§ SOURCE PASSAGE
Things have been going so much better since my PT and I broke up, especially now that I got some slightly more definitive answers about what's going on with my healing.
I have problems with my knee healing, problems with my psoas, and a nasty, persistent Trendelenburg gait that forces me to use the cane constantly.
Typically a Trendelenburg gait is due to weak glutes, which is SO not my problem, but power training them is helping. I just couldn't do that until now because I didn't know if the femur was fused enough to take actual weighted exercises.
Now that I know that my bone is perfectly healed, I don't have to worry about over loading it.
I've pieced together a rather comprehensive routine based on webpages and videos, and just this week I'm making significant improvement, especially with my knee.
We bought a Bowflex type gym, I'm calling it the Faux-Bow, which is incredibly useful because cables are idea for working small muscles. I love cable machines.
I also picked up a used exercise bike because the knee surgeon said that the rotation is the best thing for getting my knee used to its new orientation and preventing adhesions.
I definitely had adhesions because the first night after doing 2 minutes of zero resistance peddling, I woke up with really sharp tear pain that only lasted a day, and it's been fine since.
I've done thousands of hours of PT exercises addressing so many parts of my body that I'm very good at isolating muscles and judging progress. Plus I've studied substantially more anatomy than they have, not as functionally as they have, of course, but I've learned a lot of that stuff through decades of PT.
Basically, I'm getting much better results DIYing this compared to working with the PT I had for surgery.
My PT, the one I've worked with for years is much better, but I'm not in her province right now, so she can't legally treat me even over zoom. So I'm very, very happy that the routine I've put together for myself is working so well.
I've been saying that something was wrong with my knee since the second week after surgery and everyone kept telling me that of course my knee hurts because a rod was shoved into the bone above it, and all of my FB surgery group folks said they had knee pain too, so I cautiously waited, but I know my knees, and this felt like a torsional pain. Which it turns out it is, and I have to seriously strengthen the medial muscles, which are horribly atrophied.

§ LISTED ENTRIES
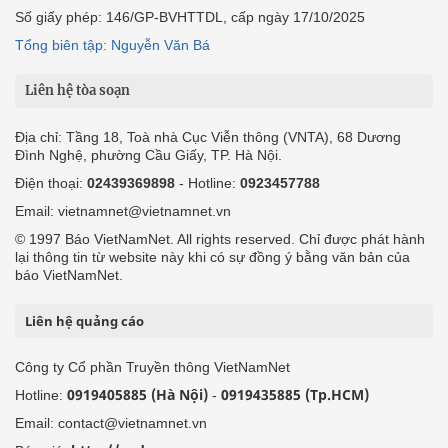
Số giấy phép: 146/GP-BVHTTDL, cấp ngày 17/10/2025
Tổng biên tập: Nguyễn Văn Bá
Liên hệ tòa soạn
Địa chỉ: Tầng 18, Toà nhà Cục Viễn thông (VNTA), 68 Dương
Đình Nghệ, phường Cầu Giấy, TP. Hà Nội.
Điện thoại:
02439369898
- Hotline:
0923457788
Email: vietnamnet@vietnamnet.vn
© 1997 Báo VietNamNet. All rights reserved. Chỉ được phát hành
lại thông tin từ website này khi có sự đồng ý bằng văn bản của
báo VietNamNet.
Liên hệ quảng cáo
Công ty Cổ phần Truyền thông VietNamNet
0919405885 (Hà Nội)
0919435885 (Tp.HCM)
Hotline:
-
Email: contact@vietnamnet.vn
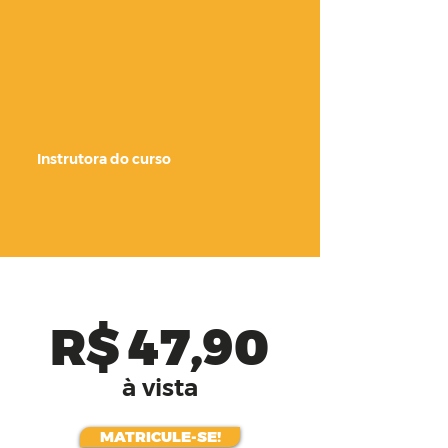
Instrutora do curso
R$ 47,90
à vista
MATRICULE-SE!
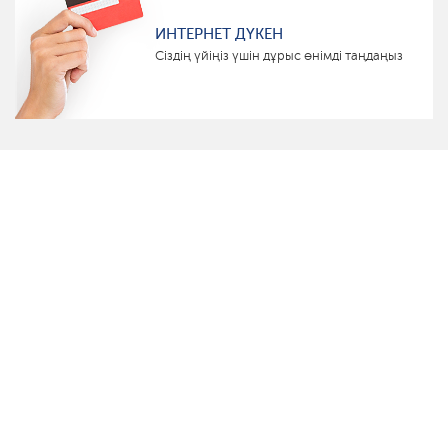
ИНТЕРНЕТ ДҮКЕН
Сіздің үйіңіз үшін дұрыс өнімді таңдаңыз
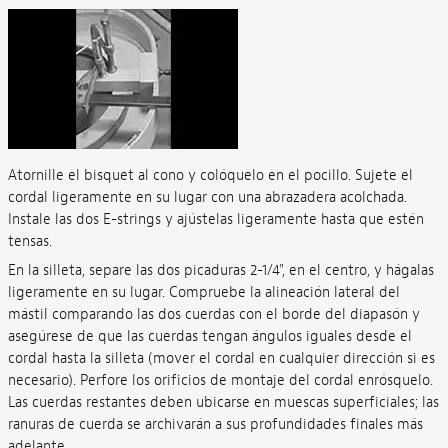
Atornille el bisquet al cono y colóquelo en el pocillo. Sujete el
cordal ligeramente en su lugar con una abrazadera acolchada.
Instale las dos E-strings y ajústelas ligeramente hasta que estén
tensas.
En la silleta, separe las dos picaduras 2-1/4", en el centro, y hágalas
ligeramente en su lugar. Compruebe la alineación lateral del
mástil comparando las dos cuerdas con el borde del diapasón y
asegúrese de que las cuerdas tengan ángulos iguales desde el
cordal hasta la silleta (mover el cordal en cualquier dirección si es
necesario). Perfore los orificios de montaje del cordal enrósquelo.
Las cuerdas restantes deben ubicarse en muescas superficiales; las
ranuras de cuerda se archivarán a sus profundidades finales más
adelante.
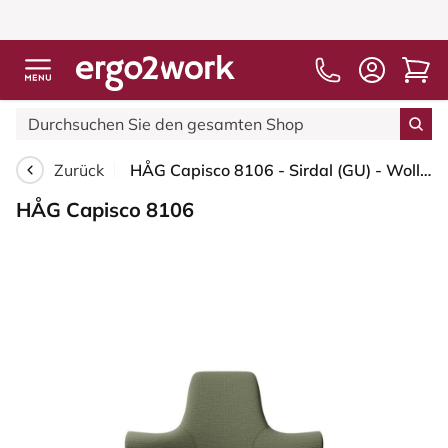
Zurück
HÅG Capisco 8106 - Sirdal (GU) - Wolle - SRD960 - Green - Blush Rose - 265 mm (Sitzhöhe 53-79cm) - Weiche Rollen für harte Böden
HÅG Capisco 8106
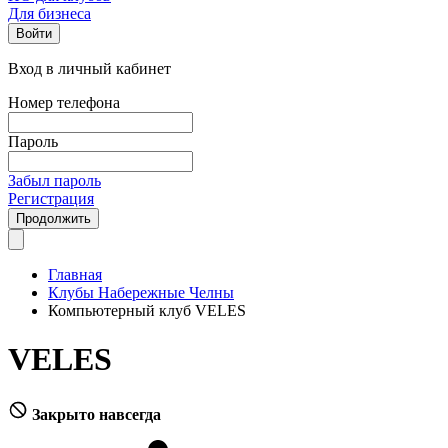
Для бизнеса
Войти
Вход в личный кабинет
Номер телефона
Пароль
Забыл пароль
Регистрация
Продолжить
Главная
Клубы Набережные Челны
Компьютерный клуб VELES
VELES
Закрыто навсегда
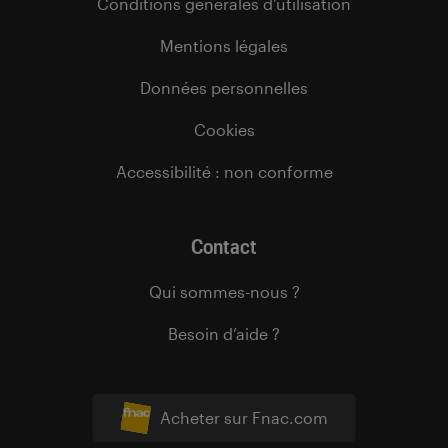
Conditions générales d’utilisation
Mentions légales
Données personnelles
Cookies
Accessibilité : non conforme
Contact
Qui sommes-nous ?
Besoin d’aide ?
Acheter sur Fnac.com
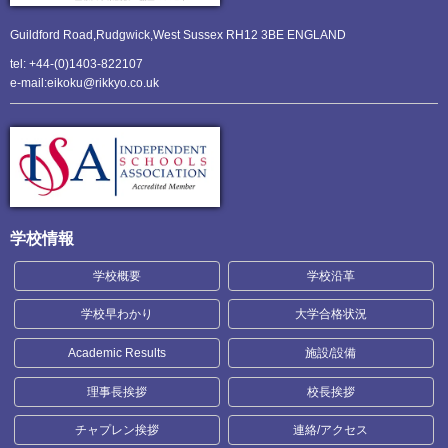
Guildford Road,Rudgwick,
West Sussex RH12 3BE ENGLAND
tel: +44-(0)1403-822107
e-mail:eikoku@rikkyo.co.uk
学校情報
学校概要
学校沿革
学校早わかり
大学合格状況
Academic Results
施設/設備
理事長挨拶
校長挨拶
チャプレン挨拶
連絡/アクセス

§ WHAT NEEDS TO BE DONE
In the recovery post, turn the paragraph that begins "I've been saying that something was wrong with my knee" into a short bulleted list that keeps its main facts.

§ SOLUTION FOR THIS PROBLEM
- The knee has seemed wrong since the second week after surgery.
- Everyone said the knee pain was expected because a rod had been put into the bone above it.
- Members of an FB surgery group also reported knee pain.
- The writer waited cautiously but felt the pain was torsional.
- It turned out to be torsional pain.
- The medial muscles are badly atrophied and need serious strengthening.